Records contained in a dataset

*** Block opens ***

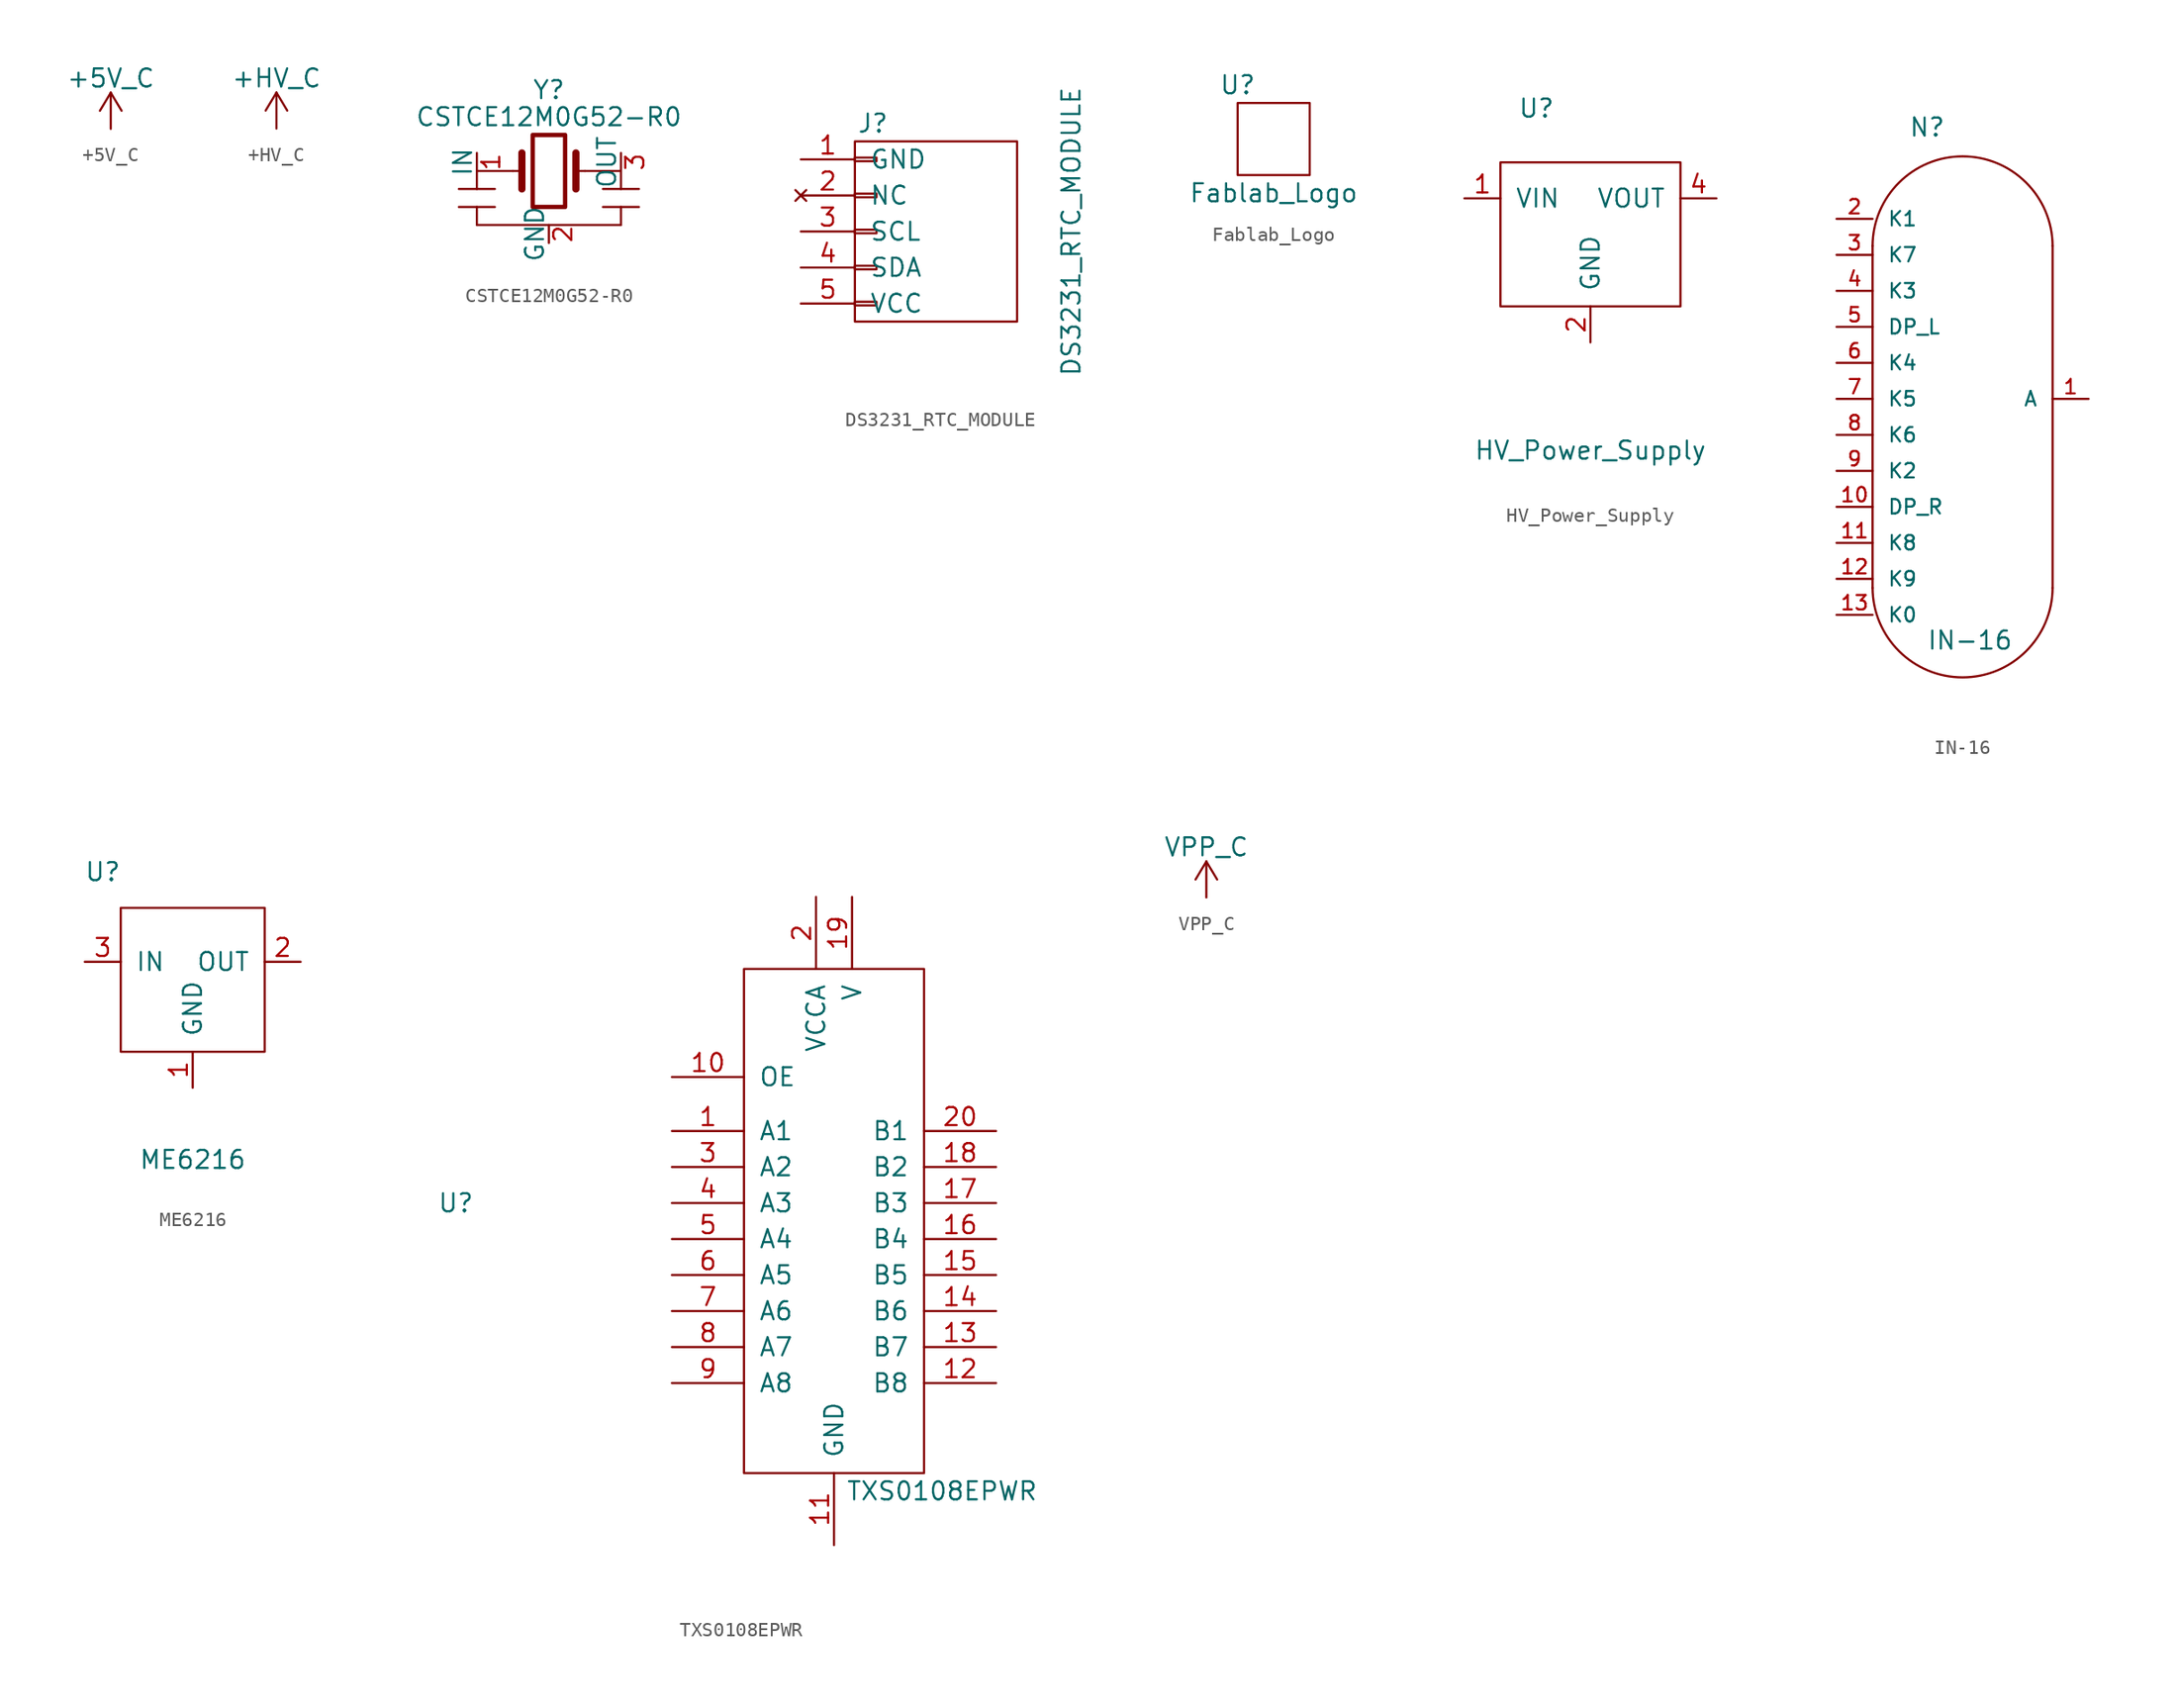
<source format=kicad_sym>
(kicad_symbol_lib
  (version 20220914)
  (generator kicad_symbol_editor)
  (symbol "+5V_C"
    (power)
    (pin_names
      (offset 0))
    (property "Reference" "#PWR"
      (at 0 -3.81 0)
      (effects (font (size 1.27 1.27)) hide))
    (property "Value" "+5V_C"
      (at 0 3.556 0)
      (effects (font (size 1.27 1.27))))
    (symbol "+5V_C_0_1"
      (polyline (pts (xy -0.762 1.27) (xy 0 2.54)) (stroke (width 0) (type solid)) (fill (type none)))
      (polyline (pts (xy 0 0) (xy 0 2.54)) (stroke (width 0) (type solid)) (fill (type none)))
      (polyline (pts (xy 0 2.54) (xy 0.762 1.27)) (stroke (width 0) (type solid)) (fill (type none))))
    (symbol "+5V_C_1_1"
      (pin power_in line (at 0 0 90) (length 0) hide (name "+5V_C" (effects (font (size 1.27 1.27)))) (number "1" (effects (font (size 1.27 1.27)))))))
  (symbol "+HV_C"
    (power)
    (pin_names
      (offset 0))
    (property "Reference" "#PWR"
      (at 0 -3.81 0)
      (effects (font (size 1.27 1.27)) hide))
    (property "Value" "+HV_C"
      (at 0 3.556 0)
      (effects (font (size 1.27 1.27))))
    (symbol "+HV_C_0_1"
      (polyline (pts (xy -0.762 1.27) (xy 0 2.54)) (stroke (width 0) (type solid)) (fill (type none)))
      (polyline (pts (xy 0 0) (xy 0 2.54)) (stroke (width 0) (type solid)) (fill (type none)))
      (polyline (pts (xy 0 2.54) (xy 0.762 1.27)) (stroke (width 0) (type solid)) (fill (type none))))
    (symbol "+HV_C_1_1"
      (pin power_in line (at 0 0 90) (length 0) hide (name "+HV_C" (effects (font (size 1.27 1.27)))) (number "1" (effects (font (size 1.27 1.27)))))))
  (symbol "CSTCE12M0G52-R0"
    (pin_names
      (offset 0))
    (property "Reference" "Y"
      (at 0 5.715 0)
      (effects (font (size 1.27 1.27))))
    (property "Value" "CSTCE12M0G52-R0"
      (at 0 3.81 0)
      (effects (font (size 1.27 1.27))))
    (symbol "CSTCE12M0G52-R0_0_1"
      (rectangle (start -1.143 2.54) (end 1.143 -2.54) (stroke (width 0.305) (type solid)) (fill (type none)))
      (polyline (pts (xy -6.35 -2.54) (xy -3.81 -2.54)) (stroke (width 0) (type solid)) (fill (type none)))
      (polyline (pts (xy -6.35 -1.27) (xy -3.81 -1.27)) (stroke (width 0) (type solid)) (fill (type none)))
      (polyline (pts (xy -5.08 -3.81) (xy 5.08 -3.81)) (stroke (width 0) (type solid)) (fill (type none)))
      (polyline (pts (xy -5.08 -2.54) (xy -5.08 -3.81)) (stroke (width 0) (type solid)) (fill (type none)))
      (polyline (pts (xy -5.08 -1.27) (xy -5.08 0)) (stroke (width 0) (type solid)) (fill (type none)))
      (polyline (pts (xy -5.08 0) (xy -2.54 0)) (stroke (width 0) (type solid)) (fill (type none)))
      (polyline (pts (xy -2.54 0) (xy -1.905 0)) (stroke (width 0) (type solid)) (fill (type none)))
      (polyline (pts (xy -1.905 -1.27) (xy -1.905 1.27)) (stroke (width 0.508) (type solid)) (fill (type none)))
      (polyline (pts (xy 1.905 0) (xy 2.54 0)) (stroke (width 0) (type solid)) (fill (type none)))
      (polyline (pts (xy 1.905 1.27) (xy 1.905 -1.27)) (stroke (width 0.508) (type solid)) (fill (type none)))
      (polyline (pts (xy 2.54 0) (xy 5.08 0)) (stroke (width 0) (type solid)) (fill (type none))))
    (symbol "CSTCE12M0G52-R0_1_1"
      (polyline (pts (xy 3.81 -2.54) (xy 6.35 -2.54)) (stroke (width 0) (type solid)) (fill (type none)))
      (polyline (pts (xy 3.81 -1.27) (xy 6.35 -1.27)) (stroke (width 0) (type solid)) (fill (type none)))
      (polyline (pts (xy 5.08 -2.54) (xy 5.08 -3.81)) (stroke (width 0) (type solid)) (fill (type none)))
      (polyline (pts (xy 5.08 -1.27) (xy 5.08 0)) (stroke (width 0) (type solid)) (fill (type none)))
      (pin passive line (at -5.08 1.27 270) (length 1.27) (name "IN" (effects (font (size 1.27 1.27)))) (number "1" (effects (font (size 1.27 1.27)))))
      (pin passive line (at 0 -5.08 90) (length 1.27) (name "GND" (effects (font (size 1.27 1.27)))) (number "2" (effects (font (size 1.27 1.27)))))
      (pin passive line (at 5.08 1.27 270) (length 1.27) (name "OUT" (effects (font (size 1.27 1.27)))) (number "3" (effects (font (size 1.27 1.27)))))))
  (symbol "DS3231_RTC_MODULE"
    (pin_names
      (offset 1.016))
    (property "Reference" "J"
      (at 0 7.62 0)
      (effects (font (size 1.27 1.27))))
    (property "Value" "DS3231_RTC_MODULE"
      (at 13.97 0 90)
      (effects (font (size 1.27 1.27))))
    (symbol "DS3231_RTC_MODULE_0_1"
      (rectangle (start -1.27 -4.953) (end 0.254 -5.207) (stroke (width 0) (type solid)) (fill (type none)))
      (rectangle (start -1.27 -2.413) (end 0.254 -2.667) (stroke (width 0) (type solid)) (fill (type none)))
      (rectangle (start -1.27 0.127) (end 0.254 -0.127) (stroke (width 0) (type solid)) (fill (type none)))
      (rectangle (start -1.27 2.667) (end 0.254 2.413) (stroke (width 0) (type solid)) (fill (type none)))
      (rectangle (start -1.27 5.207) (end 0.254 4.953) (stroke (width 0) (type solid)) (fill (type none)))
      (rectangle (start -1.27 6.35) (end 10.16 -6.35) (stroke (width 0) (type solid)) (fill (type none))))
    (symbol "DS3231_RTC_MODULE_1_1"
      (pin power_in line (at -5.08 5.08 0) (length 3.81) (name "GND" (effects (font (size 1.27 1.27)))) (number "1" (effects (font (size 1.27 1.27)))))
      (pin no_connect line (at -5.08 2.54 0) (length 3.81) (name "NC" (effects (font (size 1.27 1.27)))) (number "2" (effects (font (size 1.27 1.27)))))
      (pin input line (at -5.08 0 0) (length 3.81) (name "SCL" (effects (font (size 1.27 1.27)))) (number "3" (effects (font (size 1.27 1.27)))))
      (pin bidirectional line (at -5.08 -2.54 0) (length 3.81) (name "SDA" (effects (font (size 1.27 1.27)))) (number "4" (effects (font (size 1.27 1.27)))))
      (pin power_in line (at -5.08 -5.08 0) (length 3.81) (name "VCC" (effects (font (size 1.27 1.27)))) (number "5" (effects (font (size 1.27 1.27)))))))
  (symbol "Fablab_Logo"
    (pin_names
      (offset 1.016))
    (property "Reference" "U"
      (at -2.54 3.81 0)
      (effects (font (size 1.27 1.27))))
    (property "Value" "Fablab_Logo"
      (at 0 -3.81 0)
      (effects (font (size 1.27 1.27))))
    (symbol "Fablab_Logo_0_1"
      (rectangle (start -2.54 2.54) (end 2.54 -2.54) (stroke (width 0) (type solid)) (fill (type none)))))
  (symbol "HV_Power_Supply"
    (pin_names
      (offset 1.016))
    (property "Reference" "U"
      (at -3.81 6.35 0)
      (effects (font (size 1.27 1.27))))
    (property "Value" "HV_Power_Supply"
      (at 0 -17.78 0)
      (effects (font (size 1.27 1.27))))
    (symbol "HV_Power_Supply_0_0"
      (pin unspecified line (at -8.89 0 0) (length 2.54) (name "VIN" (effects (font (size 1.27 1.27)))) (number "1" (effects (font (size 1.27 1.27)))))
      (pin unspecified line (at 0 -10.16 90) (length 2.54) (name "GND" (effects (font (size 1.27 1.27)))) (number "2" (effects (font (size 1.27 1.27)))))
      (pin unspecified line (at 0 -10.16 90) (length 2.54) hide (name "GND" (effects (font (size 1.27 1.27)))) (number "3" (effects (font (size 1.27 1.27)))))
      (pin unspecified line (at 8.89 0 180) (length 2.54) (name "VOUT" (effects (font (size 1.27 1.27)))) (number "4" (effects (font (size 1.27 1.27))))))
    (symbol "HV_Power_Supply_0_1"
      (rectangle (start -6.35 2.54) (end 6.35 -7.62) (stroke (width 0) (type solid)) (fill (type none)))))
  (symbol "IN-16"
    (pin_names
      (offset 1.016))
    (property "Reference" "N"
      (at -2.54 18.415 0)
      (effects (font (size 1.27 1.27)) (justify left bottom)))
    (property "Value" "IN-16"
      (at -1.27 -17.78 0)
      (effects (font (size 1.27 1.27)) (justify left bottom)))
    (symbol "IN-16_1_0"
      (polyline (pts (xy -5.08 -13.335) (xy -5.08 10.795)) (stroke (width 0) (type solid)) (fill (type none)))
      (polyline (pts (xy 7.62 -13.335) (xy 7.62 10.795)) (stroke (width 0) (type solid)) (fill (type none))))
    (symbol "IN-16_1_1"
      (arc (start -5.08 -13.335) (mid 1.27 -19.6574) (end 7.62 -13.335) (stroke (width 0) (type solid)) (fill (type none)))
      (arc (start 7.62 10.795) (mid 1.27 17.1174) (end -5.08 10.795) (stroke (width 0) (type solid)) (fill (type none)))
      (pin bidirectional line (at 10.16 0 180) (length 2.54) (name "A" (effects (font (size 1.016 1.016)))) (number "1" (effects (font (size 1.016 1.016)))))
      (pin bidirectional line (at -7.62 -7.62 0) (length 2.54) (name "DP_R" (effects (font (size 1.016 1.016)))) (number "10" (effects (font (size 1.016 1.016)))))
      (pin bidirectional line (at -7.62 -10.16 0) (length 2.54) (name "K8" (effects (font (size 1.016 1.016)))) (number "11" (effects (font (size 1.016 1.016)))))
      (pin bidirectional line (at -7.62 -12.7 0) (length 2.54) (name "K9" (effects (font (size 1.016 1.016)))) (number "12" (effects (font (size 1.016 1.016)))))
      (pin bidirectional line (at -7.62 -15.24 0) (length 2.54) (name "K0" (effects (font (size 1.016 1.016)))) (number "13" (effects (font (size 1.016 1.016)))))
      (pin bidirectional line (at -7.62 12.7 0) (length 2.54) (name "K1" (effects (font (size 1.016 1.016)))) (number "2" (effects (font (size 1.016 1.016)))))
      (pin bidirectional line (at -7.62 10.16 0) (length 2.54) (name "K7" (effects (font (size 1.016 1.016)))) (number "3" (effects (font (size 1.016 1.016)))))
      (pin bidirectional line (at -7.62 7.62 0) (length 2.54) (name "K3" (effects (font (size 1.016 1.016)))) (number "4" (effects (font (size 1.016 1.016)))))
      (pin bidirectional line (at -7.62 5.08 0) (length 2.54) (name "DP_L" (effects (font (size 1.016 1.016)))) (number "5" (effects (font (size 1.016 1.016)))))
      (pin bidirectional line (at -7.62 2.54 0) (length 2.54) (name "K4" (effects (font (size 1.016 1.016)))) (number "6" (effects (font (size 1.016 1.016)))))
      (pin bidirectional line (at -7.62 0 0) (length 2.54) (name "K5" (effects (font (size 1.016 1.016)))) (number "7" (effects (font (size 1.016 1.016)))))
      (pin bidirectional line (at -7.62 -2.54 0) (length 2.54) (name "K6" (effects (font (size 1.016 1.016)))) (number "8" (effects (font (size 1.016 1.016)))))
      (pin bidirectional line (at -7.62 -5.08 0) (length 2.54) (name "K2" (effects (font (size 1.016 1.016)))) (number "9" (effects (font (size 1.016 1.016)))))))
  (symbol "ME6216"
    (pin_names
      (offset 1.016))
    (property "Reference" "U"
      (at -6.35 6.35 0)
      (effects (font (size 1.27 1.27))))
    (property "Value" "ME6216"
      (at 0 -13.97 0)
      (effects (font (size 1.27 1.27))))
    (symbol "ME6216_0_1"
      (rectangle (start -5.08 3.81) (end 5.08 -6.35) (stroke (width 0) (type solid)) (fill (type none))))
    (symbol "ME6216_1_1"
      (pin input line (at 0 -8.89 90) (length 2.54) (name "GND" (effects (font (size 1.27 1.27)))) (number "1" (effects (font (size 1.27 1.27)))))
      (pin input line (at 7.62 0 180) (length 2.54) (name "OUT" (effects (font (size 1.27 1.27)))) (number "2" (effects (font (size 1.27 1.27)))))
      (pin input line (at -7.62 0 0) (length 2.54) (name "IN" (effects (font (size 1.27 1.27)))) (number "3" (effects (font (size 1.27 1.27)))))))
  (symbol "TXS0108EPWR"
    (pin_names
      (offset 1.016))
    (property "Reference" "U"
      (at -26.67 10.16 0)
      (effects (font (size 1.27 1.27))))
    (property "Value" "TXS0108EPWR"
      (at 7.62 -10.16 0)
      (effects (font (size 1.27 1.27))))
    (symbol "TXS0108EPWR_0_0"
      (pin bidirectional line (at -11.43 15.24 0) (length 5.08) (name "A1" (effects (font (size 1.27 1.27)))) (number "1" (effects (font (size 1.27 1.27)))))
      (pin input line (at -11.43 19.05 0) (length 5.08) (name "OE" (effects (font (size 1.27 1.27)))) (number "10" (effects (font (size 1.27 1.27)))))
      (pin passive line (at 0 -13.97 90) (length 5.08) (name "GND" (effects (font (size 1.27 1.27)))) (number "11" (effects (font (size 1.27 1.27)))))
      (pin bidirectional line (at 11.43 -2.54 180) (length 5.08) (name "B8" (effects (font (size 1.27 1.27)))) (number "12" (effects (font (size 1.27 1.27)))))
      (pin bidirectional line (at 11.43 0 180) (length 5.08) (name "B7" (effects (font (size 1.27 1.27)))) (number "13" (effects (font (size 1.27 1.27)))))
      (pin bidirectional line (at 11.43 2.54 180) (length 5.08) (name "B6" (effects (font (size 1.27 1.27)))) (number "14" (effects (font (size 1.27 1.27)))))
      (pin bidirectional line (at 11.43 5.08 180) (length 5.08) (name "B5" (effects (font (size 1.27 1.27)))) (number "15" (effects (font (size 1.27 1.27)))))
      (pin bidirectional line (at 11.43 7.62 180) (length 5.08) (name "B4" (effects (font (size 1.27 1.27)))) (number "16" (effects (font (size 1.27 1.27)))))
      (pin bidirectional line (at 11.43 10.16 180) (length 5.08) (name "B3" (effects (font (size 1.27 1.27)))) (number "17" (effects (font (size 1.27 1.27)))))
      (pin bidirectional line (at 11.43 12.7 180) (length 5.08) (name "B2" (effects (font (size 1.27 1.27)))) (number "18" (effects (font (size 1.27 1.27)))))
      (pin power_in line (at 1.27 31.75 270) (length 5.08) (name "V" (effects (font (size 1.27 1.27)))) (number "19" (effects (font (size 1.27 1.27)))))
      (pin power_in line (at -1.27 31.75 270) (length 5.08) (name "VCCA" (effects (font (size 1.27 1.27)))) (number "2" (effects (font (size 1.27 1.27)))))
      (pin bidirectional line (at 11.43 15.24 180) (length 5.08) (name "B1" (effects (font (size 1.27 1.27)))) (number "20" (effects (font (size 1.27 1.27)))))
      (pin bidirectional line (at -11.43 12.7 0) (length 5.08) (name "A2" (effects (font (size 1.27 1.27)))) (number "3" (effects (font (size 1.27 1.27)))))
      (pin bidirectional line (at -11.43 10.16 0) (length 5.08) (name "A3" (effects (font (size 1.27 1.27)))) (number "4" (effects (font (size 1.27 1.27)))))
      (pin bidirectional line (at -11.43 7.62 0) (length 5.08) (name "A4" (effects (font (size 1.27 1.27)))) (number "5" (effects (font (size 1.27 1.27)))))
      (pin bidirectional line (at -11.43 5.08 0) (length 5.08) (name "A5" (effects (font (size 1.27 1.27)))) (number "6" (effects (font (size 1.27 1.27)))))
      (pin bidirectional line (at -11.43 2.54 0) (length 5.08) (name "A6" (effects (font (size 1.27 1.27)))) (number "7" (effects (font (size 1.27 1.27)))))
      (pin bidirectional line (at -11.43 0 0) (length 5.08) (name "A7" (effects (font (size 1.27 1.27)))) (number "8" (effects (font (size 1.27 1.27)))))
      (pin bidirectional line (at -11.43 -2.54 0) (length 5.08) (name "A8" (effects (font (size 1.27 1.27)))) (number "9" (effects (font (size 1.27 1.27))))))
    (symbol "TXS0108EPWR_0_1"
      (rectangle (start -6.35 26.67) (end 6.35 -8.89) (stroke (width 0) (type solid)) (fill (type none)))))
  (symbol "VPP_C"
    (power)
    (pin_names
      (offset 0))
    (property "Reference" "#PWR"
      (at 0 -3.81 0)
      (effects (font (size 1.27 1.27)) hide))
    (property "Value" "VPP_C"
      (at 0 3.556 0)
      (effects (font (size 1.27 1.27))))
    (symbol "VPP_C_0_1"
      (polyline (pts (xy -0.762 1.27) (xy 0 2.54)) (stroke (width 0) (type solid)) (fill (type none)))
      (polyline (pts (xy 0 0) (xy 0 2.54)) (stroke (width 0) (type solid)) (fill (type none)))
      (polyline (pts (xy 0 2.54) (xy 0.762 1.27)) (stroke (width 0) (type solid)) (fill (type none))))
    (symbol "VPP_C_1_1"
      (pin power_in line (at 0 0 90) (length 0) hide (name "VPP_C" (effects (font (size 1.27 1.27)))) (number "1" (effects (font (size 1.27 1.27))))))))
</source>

*** Block closes ***

== WHAT IS EXPECTED ==
Taking the line with "(pin bidirectional line (at -5.08" as the first and the line with "(pin unspecified line (at -8.89" as the last, retype that stretch of the data above exactly, with no other lines.

== ANSWER TO THE PROBLEM ==
      (pin bidirectional line (at -5.08 -2.54 0) (length 3.81) (name "SDA" (effects (font (size 1.27 1.27)))) (number "4" (effects (font (size 1.27 1.27)))))
      (pin power_in line (at -5.08 -5.08 0) (length 3.81) (name "VCC" (effects (font (size 1.27 1.27)))) (number "5" (effects (font (size 1.27 1.27)))))))
  (symbol "Fablab_Logo"
    (pin_names
      (offset 1.016))
    (property "Reference" "U"
      (at -2.54 3.81 0)
      (effects (font (size 1.27 1.27))))
    (property "Value" "Fablab_Logo"
      (at 0 -3.81 0)
      (effects (font (size 1.27 1.27))))
    (symbol "Fablab_Logo_0_1"
      (rectangle (start -2.54 2.54) (end 2.54 -2.54) (stroke (width 0) (type solid)) (fill (type none)))))
  (symbol "HV_Power_Supply"
    (pin_names
      (offset 1.016))
    (property "Reference" "U"
      (at -3.81 6.35 0)
      (effects (font (size 1.27 1.27))))
    (property "Value" "HV_Power_Supply"
      (at 0 -17.78 0)
      (effects (font (size 1.27 1.27))))
    (symbol "HV_Power_Supply_0_0"
      (pin unspecified line (at -8.89 0 0) (length 2.54) (name "VIN" (effects (font (size 1.27 1.27)))) (number "1" (effects (font (size 1.27 1.27)))))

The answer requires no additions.